Did the Officer err by making veiled credibility
findings?
[16]
The Applicants submit that the Officer’s
insufficient evidence findings are veiled credibility findings due to the use
of word such as “vague” and “contradictory.” In addition, when an Officer
states that there was “insufficient objective evidence” to support an
assertion, the Officer is indicating that he disbelieves the Applicants, which
can only be remedied through submitting corroborating objective evidence (Liban
v Canada (Minister of Citizenship and Immigration), 2008 FC 1252, para 14).
[17]
I find that the Officer analyzed the evidence
from the perspective of its probative value in support of Ms. Sutherland’s
circumstances and evidence. Her evidence was significantly dated since she had left
Grenada in July 2009. In the case of the supplementary corroborating evidence,
the Officer examined each element of proof, and while according it some probative
value, described limitations that reduced the assigned weight.
[18]
I find no reviewable error in the Officer’s
analysis and conclusion that there was insufficient evidence to support a
finding of long-term continuous death threats or harassment of Ms. Sutherland from
her former conjugal partner in the intervening six years spent in Canada. These
were not findings of credibility, but rather an assessment of the probative
value of the weight of the evidence of the corroborating witnesses on a forward
looking basis, which the Officer found were insufficient to establish the alleged
risk.
C.
Did the Officer err by ignoring or misconstruing
evidence?
[19]
The Applicants submit that the Officer ignored
relevant evidence in the assessment of state protection by failing to consider
Ms. Sutherland’s specific situation and her perpetrator’s profile as a
marijuana grower and seller with easy access to Grenada. For example, the
Applicants submit that the Officer ignored or misconstrued the letter from
Officer Gerald Prince of the Grenada Police Force, which contradicted the
Officer’s conclusion in stating that there are no penalties for men who engage
in domestic violence and in turn, there is no adequate protection for women who
are victims of such violence.
[20]
The reasons demonstrate that the Officer
specifically considered letters from the police officers and acknowledged
reports that those involved in the trade of narcotics commonly enter and exit
Grenada. However, the Officer concluded that very little suggested that Ms.

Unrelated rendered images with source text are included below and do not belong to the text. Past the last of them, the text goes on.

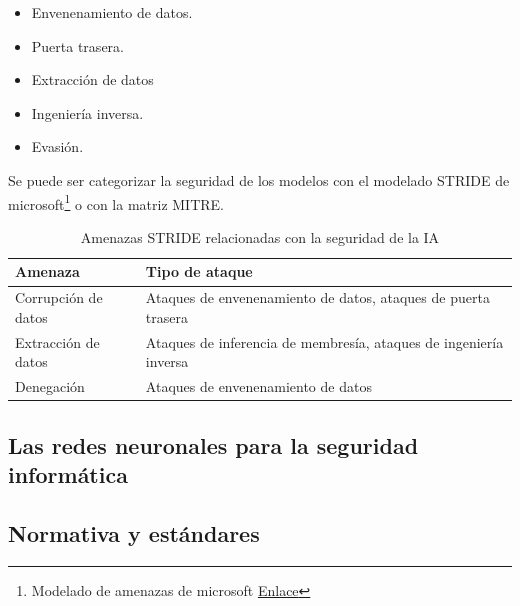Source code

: \begin{itemize}
    \item Envenenamiento de datos.
    \item Puerta trasera.
    \item Extracción de datos
    \item Ingeniería inversa.
    \item Evasión.
\end{itemize}

Se puede ser categorizar la seguridad de los modelos con el modelado \gls{STRIDE} de microsoft\footnote{Modelado de amenazas de microsoft \href{https://learn.microsoft.com/es-es/azure/security/develop/threat-modeling-tool-threats}{Enlace}} o con la matriz \gls{MITRE}.

\begin{table}[H]
    \centering
    \small
    \begin{tabularx}{\textwidth}{|l|X|}
        \hline
        \textbf{Amenaza}    & \textbf{Tipo de ataque}                                           \\
        \hline
        Corrupción de datos & Ataques de envenenamiento de datos, ataques de puerta trasera     \\
        Extracción de datos & Ataques de inferencia de membresía, ataques de ingeniería inversa \\
        Denegación          & Ataques de envenenamiento de datos                                \\
        \hline
    \end{tabularx}
    \caption{Amenazas STRIDE relacionadas con la seguridad de la IA}
    \label{tab:amenazas}
\end{table}


\subsection{Las redes neuronales para la seguridad informática}






\subsection{Normativa y estándares}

Sutherland’s ex-spouse intends to evade Grenadian officials in order to harm
her. I find that the Officer reviewed all the evidence, including the
additional submissions made by the Principal Applicant prior to concluding that
the Applicants could return to Grenada.
[21]
I conclude that the Applicants’ complaint, in
effect, is that they do not agree with the Officer’s risk assessment and are
asking the Court to reweigh the evidence. This is not the Court’s task. Rather
it is to assess any reviewable unreasonable errors, or alternatively consider
the quality of the reasons in terms of the justification, intelligibility and
transparency of the decision based on the facts and law.
VI.
Conclusion
[22]
The Officer’s decision and reasons meet the
requirements of justification, transparency and intelligibility and fall within
a range of possible, acceptable outcomes which are defensible in respect of the
facts and the law.
[23]
Accordingly the application is dismissed. No
questions were certified for appeal.